EXERCISE AIM |
Return, unchanged, the lines in the items below from the line containing "Dritter Schritt: Tabelle" through the end of the items, both ends included.

[Data items]
——————————

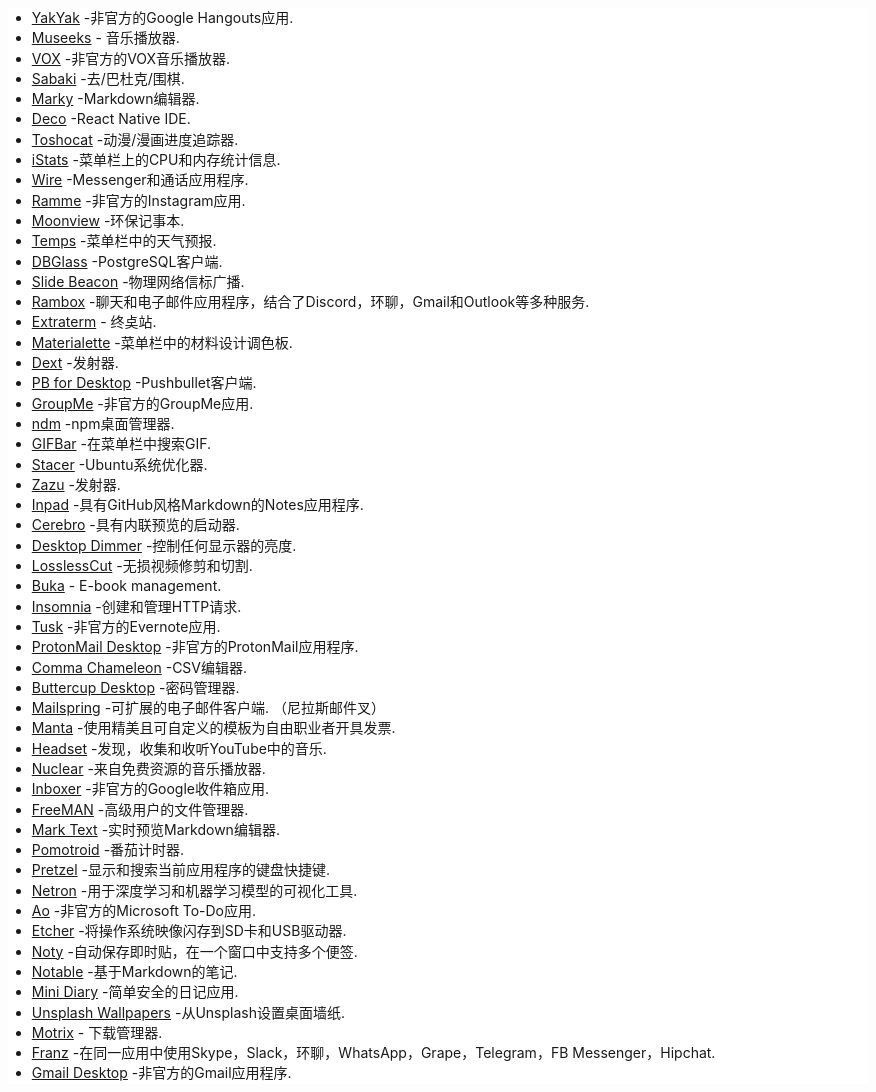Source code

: - [YakYak](https://github.com/yakyak/yakyak) -非官方的Google Hangouts应用.
- [Museeks](https://github.com/KeitIG/museeks) - 音乐播放器.
- [VOX](https://github.com/fresk-nc/VOX) -非官方的VOX音乐播放器.
- [Sabaki](http://sabaki.yichuanshen.de) -去/巴杜克/围棋.
- [Marky](https://github.com/vesparny/marky) -Markdown编辑器.
- [Deco](https://github.com/decosoftware/deco-ide) -React Native IDE.
- [Toshocat](https://github.com/tofuness/Toshocat) -动漫/漫画进度追踪器.
- [iStats](https://github.com/ningt/iStats) -菜单栏上的CPU和内存统计信息.
- [Wire](https://github.com/wireapp/wire-desktop) -Messenger和通话应用程序.
- [Ramme](https://github.com/terkelg/ramme) -非官方的Instagram应用.
- [Moonview](https://github.com/teesloane/moonview) -环保记事本.
- [Temps](https://jackd248.github.io/temps/) -菜单栏中的天气预报.
- [DBGlass](https://github.com/web-pal/DBGlass) -PostgreSQL客户端.
- [Slide Beacon](https://github.com/dermike/slide-beacon-app) -物理网络信标广播.
- [Rambox](https://github.com/saenzramiro/rambox) -聊天和电子邮件应用程序，结合了Discord，环聊，Gmail和Outlook等多种服务.
- [Extraterm](https://github.com/sedwards2009/extraterm) - 终奌站.
- [Materialette](https://github.com/mike-schultz/materialette) -菜单栏中的材料设计调色板.
- [Dext](https://github.com/vutran/dext) -发射器.
- [PB for Desktop](https://github.com/sidneys/pb-for-desktop) -Pushbullet客户端.
- [GroupMe](https://github.com/dcrousso/GroupMe) -非官方的GroupMe应用.
- [ndm](https://github.com/720kb/ndm) -npm桌面管理器.
- [GIFBar](https://github.com/dcrousso/GIFBar) -在菜单栏中搜索GIF.
- [Stacer](https://github.com/oguzhaninan/Stacer) -Ubuntu系统优化器.
- [Zazu](https://github.com/tinytacoteam/zazu) -发射器.
- [Inpad](https://github.com/sarah-seo/Inpad) -具有GitHub风格Markdown的Notes应用程序.
- [Cerebro](https://github.com/KELiON/cerebro) -具有内联预览的启动器.
- [Desktop Dimmer](https://github.com/sidneys/desktop-dimmer) -控制任何显示器的亮度.
- [LosslessCut](https://github.com/mifi/lossless-cut) -无损视频修剪和切割.
- [Buka](https://github.com/oguzhaninan/Buka) - E-book management.
- [Insomnia](https://github.com/getinsomnia/insomnia) -创建和管理HTTP请求.
- [Tusk](https://github.com/champloohq/tusk) -非官方的Evernote应用.
- [ProtonMail Desktop](https://github.com/protonmail-desktop/application) -非官方的ProtonMail应用程序.
- [Comma Chameleon](https://github.com/theodi/comma-chameleon) -CSV编辑器.
- [Buttercup Desktop](https://github.com/buttercup/buttercup-desktop) -密码管理器.
- [Mailspring](https://github.com/Foundry376/Mailspring)  -可扩展的电子邮件客户端.  （尼拉斯邮件叉）
- [Manta](https://github.com/hql287/Manta) -使用精美且可自定义的模板为自由职业者开具发票.
- [Headset](https://github.com/headsetapp/headset-electron) -发现，收集和收听YouTube中的音乐.
- [Nuclear](https://github.com/nukeop/nuclear) -来自免费资源的音乐播放器.
- [Inboxer](https://github.com/denysdovhan/inboxer) -非官方的Google收件箱应用.
- [FreeMAN](https://github.com/matthew-matvei/freeman) -高级用户的文件管理器.
- [Mark Text](https://github.com/marktext/marktext) -实时预览Markdown编辑器.
- [Pomotroid](https://github.com/Splode/pomotroid) -番茄计时器.
- [Pretzel](https://github.com/amiechen/pretzel) -显示和搜索当前应用程序的键盘快捷键.
- [Netron](https://github.com/lutzroeder/netron) -用于深度学习和机器学习模型的可视化工具.
- [Ao](https://github.com/klauscfhq/ao) -非官方的Microsoft To-Do应用.
- [Etcher](https://github.com/resin-io/etcher) -将操作系统映像闪存到SD卡和USB驱动器.
- [Noty](https://github.com/fabiospampinato/noty) -自动保存即时贴，在一个窗口中支持多个便签.
- [Notable](https://github.com/fabiospampinato/notable) -基于Markdown的笔记.
- [Mini Diary](https://github.com/samuelmeuli/mini-diary) -简单安全的日记应用.
- [Unsplash Wallpapers](https://github.com/soroushchehresa/unsplash-wallpapers) -从Unsplash设置桌面墙纸.
- [Motrix](https://github.com/agalwood/Motrix) - 下载管理器.
- [Franz](https://github.com/meetfranz/franz) -在同一应用中使用Skype，Slack，环聊，WhatsApp，Grape，Telegram，FB Messenger，Hipchat.
- [Gmail Desktop](https://github.com/timche/gmail-desktop) -非官方的Gmail应用程序.
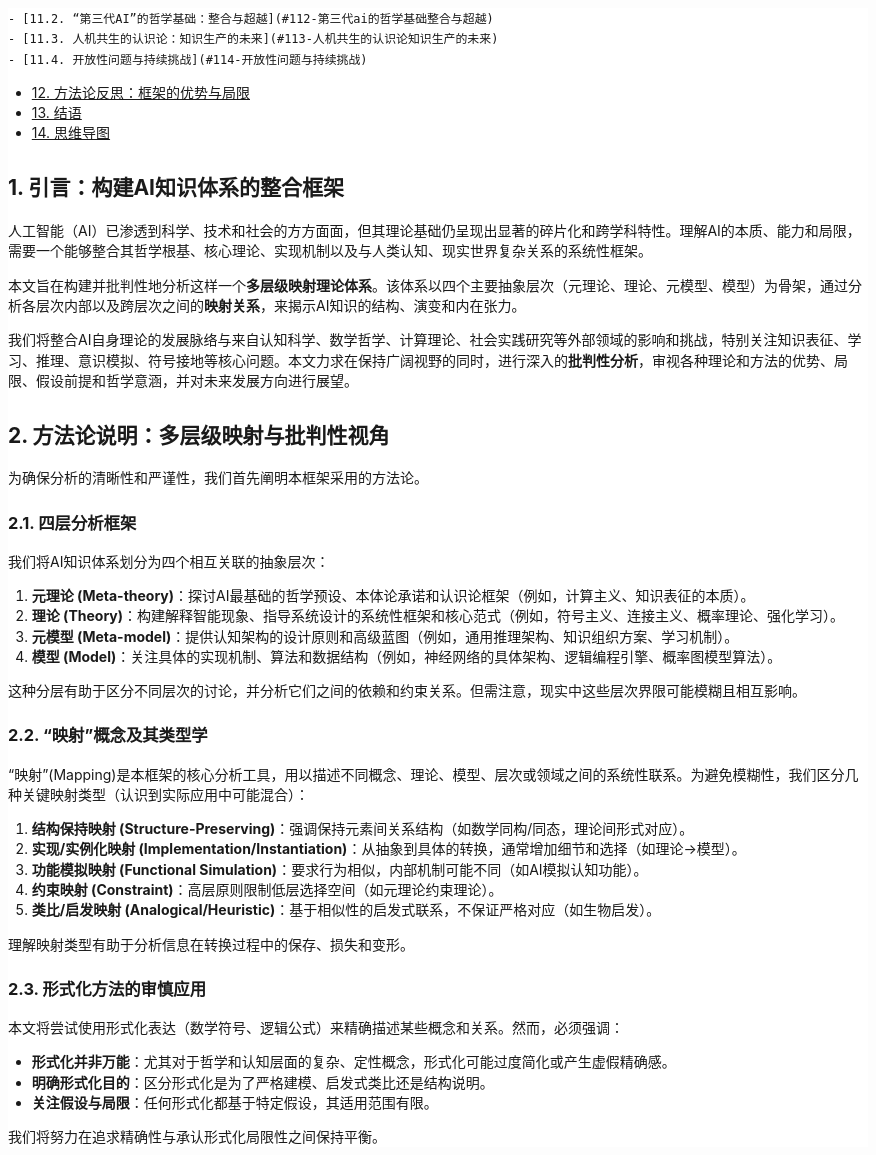     - [11.2. “第三代AI”的哲学基础：整合与超越](#112-第三代ai的哲学基础整合与超越)
    - [11.3. 人机共生的认识论：知识生产的未来](#113-人机共生的认识论知识生产的未来)
    - [11.4. 开放性问题与持续挑战](#114-开放性问题与持续挑战)
  - [12. 方法论反思：框架的优势与局限](#12-方法论反思框架的优势与局限)
  - [13. 结语](#13-结语)
  - [14. 思维导图](#14-思维导图)

## 1. 引言：构建AI知识体系的整合框架

人工智能（AI）已渗透到科学、技术和社会的方方面面，但其理论基础仍呈现出显著的碎片化和跨学科特性。理解AI的本质、能力和局限，需要一个能够整合其哲学根基、核心理论、实现机制以及与人类认知、现实世界复杂关系的系统性框架。

本文旨在构建并批判性地分析这样一个**多层级映射理论体系**。该体系以四个主要抽象层次（元理论、理论、元模型、模型）为骨架，通过分析各层次内部以及跨层次之间的**映射关系**，来揭示AI知识的结构、演变和内在张力。

我们将整合AI自身理论的发展脉络与来自认知科学、数学哲学、计算理论、社会实践研究等外部领域的影响和挑战，特别关注知识表征、学习、推理、意识模拟、符号接地等核心问题。本文力求在保持广阔视野的同时，进行深入的**批判性分析**，审视各种理论和方法的优势、局限、假设前提和哲学意涵，并对未来发展方向进行展望。

## 2. 方法论说明：多层级映射与批判性视角

为确保分析的清晰性和严谨性，我们首先阐明本框架采用的方法论。

### 2.1. 四层分析框架

我们将AI知识体系划分为四个相互关联的抽象层次：

1. **元理论 (Meta-theory)**：探讨AI最基础的哲学预设、本体论承诺和认识论框架（例如，计算主义、知识表征的本质）。
2. **理论 (Theory)**：构建解释智能现象、指导系统设计的系统性框架和核心范式（例如，符号主义、连接主义、概率理论、强化学习）。
3. **元模型 (Meta-model)**：提供认知架构的设计原则和高级蓝图（例如，通用推理架构、知识组织方案、学习机制）。
4. **模型 (Model)**：关注具体的实现机制、算法和数据结构（例如，神经网络的具体架构、逻辑编程引擎、概率图模型算法）。

这种分层有助于区分不同层次的讨论，并分析它们之间的依赖和约束关系。但需注意，现实中这些层次界限可能模糊且相互影响。

### 2.2. “映射”概念及其类型学

“映射”(Mapping)是本框架的核心分析工具，用以描述不同概念、理论、模型、层次或领域之间的系统性联系。为避免模糊性，我们区分几种关键映射类型（认识到实际应用中可能混合）：

1. **结构保持映射 (Structure-Preserving)**：强调保持元素间关系结构（如数学同构/同态，理论间形式对应）。
2. **实现/实例化映射 (Implementation/Instantiation)**：从抽象到具体的转换，通常增加细节和选择（如理论→模型）。
3. **功能模拟映射 (Functional Simulation)**：要求行为相似，内部机制可能不同（如AI模拟认知功能）。
4. **约束映射 (Constraint)**：高层原则限制低层选择空间（如元理论约束理论）。
5. **类比/启发映射 (Analogical/Heuristic)**：基于相似性的启发式联系，不保证严格对应（如生物启发）。

理解映射类型有助于分析信息在转换过程中的保存、损失和变形。

### 2.3. 形式化方法的审慎应用

本文将尝试使用形式化表达（数学符号、逻辑公式）来精确描述某些概念和关系。然而，必须强调：

- **形式化并非万能**：尤其对于哲学和认知层面的复杂、定性概念，形式化可能过度简化或产生虚假精确感。
- **明确形式化目的**：区分形式化是为了严格建模、启发式类比还是结构说明。
- **关注假设与局限**：任何形式化都基于特定假设，其适用范围有限。

我们将努力在追求精确性与承认形式化局限性之间保持平衡。
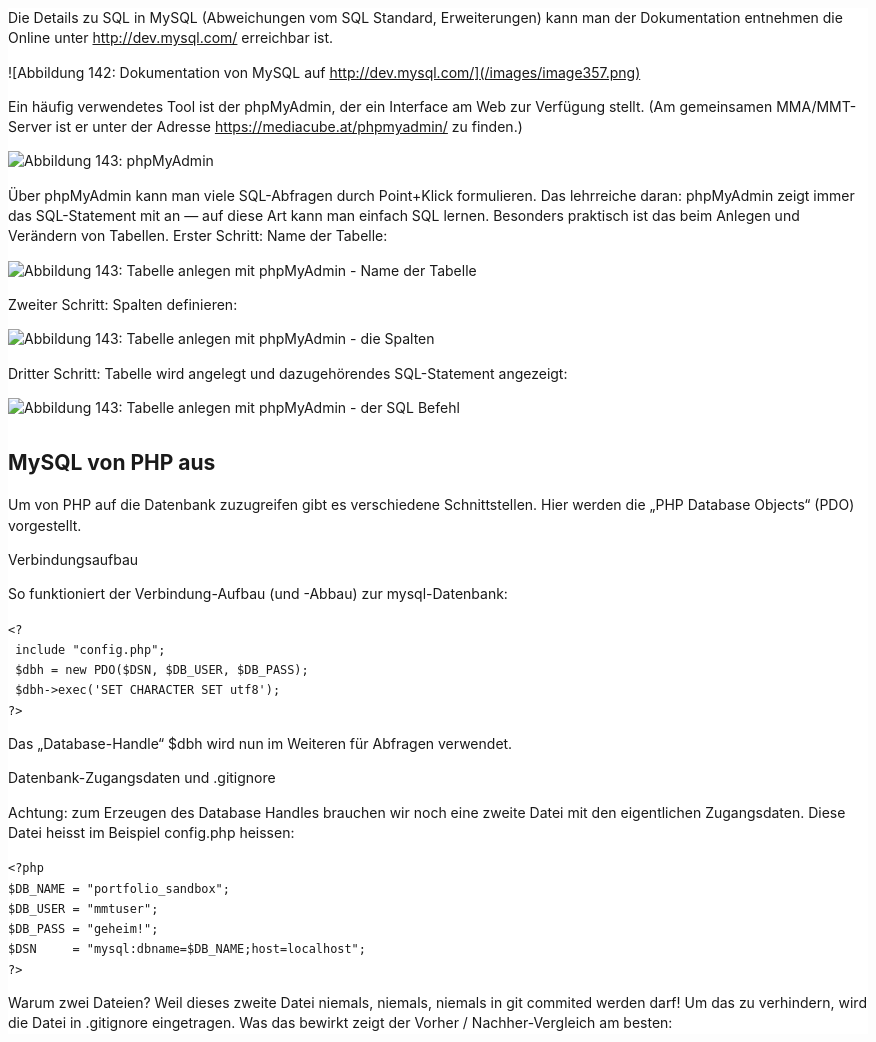 Die Details zu SQL in MySQL (Abweichungen vom SQL Standard, Erweiterungen) kann man der Dokumentation entnehmen die Online unter http://dev.mysql.com/  erreichbar ist.

![Abbildung 142: Dokumentation von MySQL auf http://dev.mysql.com/](/images/image357.png)

Ein häufig verwendetes Tool ist der phpMyAdmin, der ein Interface am Web zur Verfügung stellt. (Am gemeinsamen MMA/MMT-Server ist er unter der Adresse https://mediacube.at/phpmyadmin/ zu finden.)

![Abbildung 143: phpMyAdmin](/images/image358.png)

Über phpMyAdmin kann man viele SQL-Abfragen durch Point+Klick formulieren. Das lehrreiche daran: phpMyAdmin zeigt immer das SQL-Statement mit an — auf diese Art kann man einfach SQL lernen. Besonders praktisch ist das beim Anlegen und Verändern von Tabellen. 
Erster Schritt: Name der Tabelle:

![Abbildung 143: Tabelle anlegen mit phpMyAdmin - Name der Tabelle](/images/image359.png)

Zweiter Schritt: Spalten definieren:

![Abbildung 143: Tabelle anlegen mit phpMyAdmin - die Spalten](/images/image360.png)

Dritter Schritt: Tabelle wird angelegt und dazugehörendes SQL-Statement angezeigt:

![Abbildung 143: Tabelle anlegen mit phpMyAdmin - der SQL Befehl](/images/image360.png)

MySQL von PHP aus
------------------
Um von PHP auf die Datenbank zuzugreifen gibt es verschiedene Schnittstellen. Hier werden die „PHP Database Objects“ (PDO) vorgestellt.

Verbindungsaufbau

So funktioniert der Verbindung-Aufbau (und -Abbau) zur mysql-Datenbank:

    <?
     include "config.php";
     $dbh = new PDO($DSN, $DB_USER, $DB_PASS);
     $dbh->exec('SET CHARACTER SET utf8');
    ?> 
    

Das „Database-Handle“ $dbh wird nun im Weiteren für Abfragen verwendet. 

Datenbank-Zugangsdaten und .gitignore

Achtung: zum Erzeugen des Database Handles brauchen wir noch eine zweite Datei mit den eigentlichen Zugangsdaten. Diese Datei heisst im Beispiel config.php heissen:

    <?php
    $DB_NAME = "portfolio_sandbox"; 
    $DB_USER = "mmtuser"; 
    $DB_PASS = "geheim!";
    $DSN     = "mysql:dbname=$DB_NAME;host=localhost";
    ?>

Warum zwei Dateien?  Weil dieses zweite Datei niemals, niemals, niemals in git commited werden darf!  Um das zu verhindern, wird die Datei in .gitignore eingetragen. Was das bewirkt zeigt der Vorher / Nachher-Vergleich am besten:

——————————

RESULT |
Dritter Schritt: Tabelle wird angelegt und dazugehörendes SQL-Statement angezeigt:

![Abbildung 143: Tabelle anlegen mit phpMyAdmin - der SQL Befehl](/images/image360.png)

MySQL von PHP aus
------------------
Um von PHP auf die Datenbank zuzugreifen gibt es verschiedene Schnittstellen. Hier werden die „PHP Database Objects“ (PDO) vorgestellt.

Verbindungsaufbau

So funktioniert der Verbindung-Aufbau (und -Abbau) zur mysql-Datenbank:

    <?
     include "config.php";
     $dbh = new PDO($DSN, $DB_USER, $DB_PASS);
     $dbh->exec('SET CHARACTER SET utf8');
    ?> 
    

Das „Database-Handle“ $dbh wird nun im Weiteren für Abfragen verwendet. 

Datenbank-Zugangsdaten und .gitignore

Achtung: zum Erzeugen des Database Handles brauchen wir noch eine zweite Datei mit den eigentlichen Zugangsdaten. Diese Datei heisst im Beispiel config.php heissen:

    <?php
    $DB_NAME = "portfolio_sandbox"; 
    $DB_USER = "mmtuser"; 
    $DB_PASS = "geheim!";
    $DSN     = "mysql:dbname=$DB_NAME;host=localhost";
    ?>

Warum zwei Dateien?  Weil dieses zweite Datei niemals, niemals, niemals in git commited werden darf!  Um das zu verhindern, wird die Datei in .gitignore eingetragen. Was das bewirkt zeigt der Vorher / Nachher-Vergleich am besten:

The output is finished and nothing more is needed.